Segmentations partition the genome into regions such as predicted promoters, enhancers, and repressed (see table below). These are genomic regions of similar signal over a selected number of assays. Each defines a single-track summary of the functional architecture of the human genome in one of six cell types.
Two unsupervised segmentation programs are used to build segmentations:
- ChromHMM (Ernst et al., 2011)
ChromHMM labels each assay as high or low in 200 base pair bins over the whole human genome.
- Segway (Hoffman et al., 2011)
A Dynamic Bayesian Network approach using base-pair resolution real valued signal data, trained over the ENCODE pilot regions (1% of the genome), and fitted over the whole genome.
Currently there is one set of human segmentations, performed on Segway with a 200bp resolution. The assays were generated in the ENCODE and Roadmap Epigenomic projects for A549, DND-41, GM12878, K562, H1-hESC, HepG2, HeLa-S3, HSSM, HSSMtube, HUVEC, IMR90, Monocytes-CD14+, NH-A, NHDF-AD, NHEK, Nhlf and Osteoblasts, and were chosen to maximise information content about the state of the genome.

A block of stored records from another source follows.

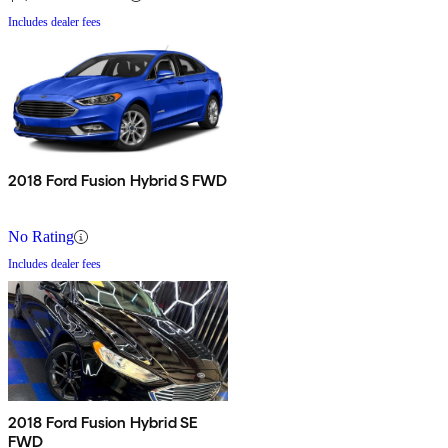
Includes dealer fees
2018 Ford Fusion Hybrid S FWD
No Rating
Includes dealer fees
2018 Ford Fusion Hybrid SE
FWD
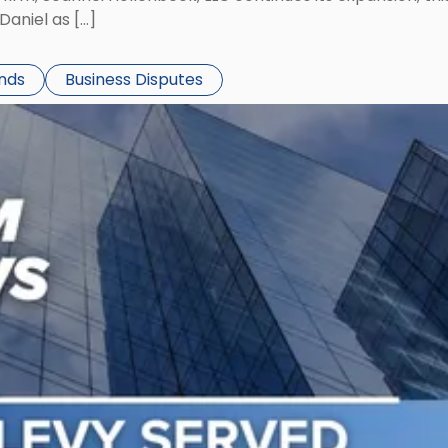
aniel as […]
ends
Business Disputes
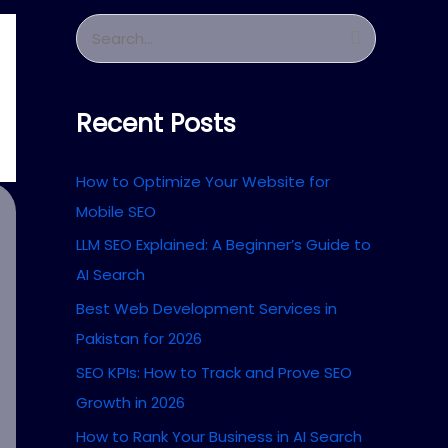
S
e
a
Recent Posts
r
c
How to Optimize Your Website for
h
Mobile SEO
f
LLM SEO Explained: A Beginner’s Guide to
o
AI Search
r
Best Web Development Services in
:
Pakistan for 2026
SEO KPIs: How to Track and Prove SEO
Growth in 2026
How to Rank Your Business in AI Search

These assays (including control input sequencing) were coordinated across all cell lines and constituted from three classes of data:
|Input Data Class||Description|
|Open chromatin||DNase1 hypersensitivity|
|Histone modifications||H3k4me1, H3k4me2, H3k4me3, H3k9ac, H3k27ac, H3k27me3, H3k36me3, H4k20me1|
Regulatory Segmentation in the Browser
There is one segmentation track available for each of the cell types in the human Ensembl Regulatory Build. These tracks are on by default in most regulation views, but not in the Location tab. Once in the Location tab, you need to configure the page to turn on the Segmentation tracks as show below.
The colours used for each of the segmentation classes follows the agreed ENCODE standard (a legend is displayed at the bottom of any window displaying regulatory features).